How Financial Betting Works

Stocks, shares, commodities, futures, bonds, derivatives: these are all financial instruments in the market with which you can make profits… If you spend the time learning how they work, then more research getting to know what to bet on in each category. Plus, you need the capital to buy enough units so that price rise of a few cents per unit makes you serious money.

Financial betting, on the other hand, is how people without enormous amounts of capital can benefit from the endless movements of the markets. As the name implies, it is betting with a bookmaker on the future performance of any financial instrument, whether it be market stock, currency values, commodity prices or any other variable quantity.

Fixed-Odds Betting

Punters new to financial betting will recognise this type of wager from horse racing or sports betting.

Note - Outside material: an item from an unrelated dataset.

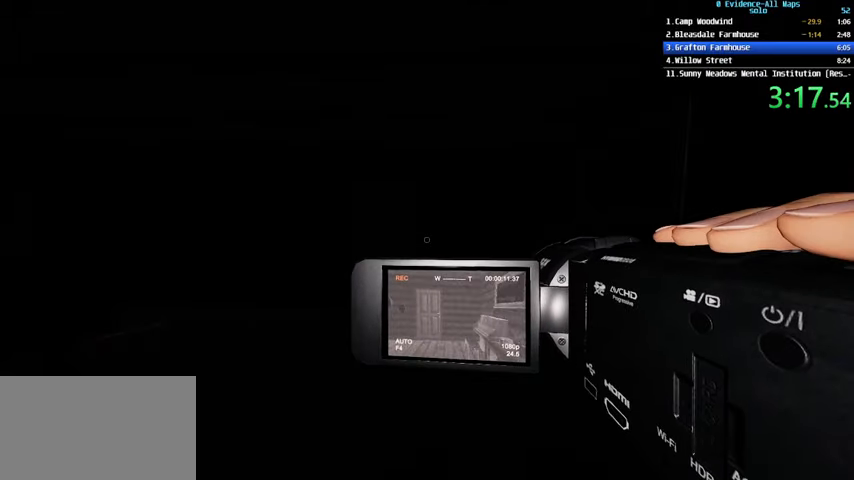
{"keys": ["d"], "mouse": [], "events": []}
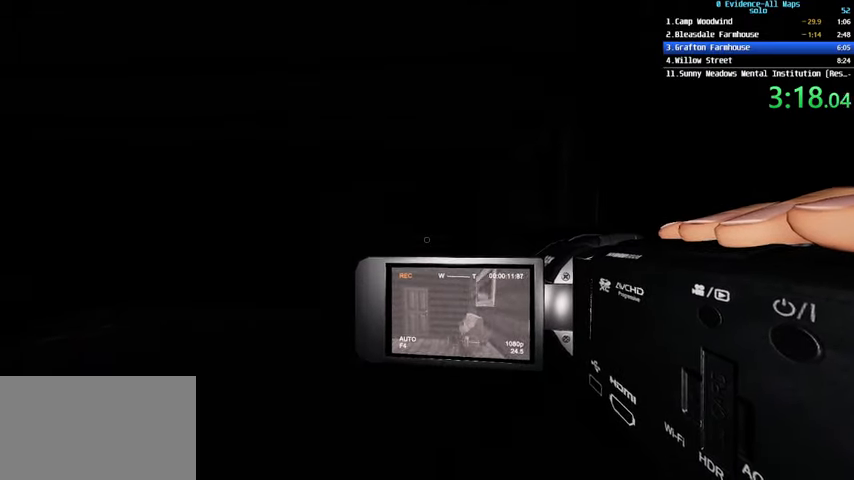
{"keys": ["w"], "mouse": [], "events": [[200, "w", "down"], [333, "d", "up"]]}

A fixed-odds bet wagers that a financial event will happen before a specified settlement date: for example, a currency will hit a certain value against the dollar; a commodity like oil will drop to a certain price per barrel; or even that a particular market will fluctuate, up or down, over a minimum range.

The cost of placing a bet is not related to the value of the underlying assets being bet on, and neither is the return on the stake if the bet wins. Winners are paid according to fixed odds, predetermined before the bet and multiplied by the stake.

Binary Betting

In this system, the price of a bet is listed on an index of odds from 0 to 100; if the event happens, the bet is paid at 100, but 0 if it does not. If the bookmaker decides an event is highly likely to happen, the higher this index will be; 92 or 93, say.

Punters who think this event will come off will buy the bet at that price; those who do not think the event will happen can sell it at those odds instead. If the event does not come off by the settlement date, those who sold win; if the event does happen, those who bought the bet win.

Spread Betting Gets Complex

Contracts for difference are a form of spread betting, which is the third type of financial betting you can explore online. These are still financial betting products, in that you can bet on the markets while spending only a fraction of what you’d need to play the market directly.

However, instead of fixed bets that are resolved as fixed-odds, single-event  wagers by a settlement dates, both what these bets cost you and what they pay out are affected by the performance of the underlying financial instrument on which you are betting.

So, in order to bet on them successfully, you need to know how the markets work, how your bull bets are hedging your bear bets, for instance, and when to call in either. In other words, this financial betting environment can be just as volatile and expensive as the market itself, so you need to study it well before you risk money here.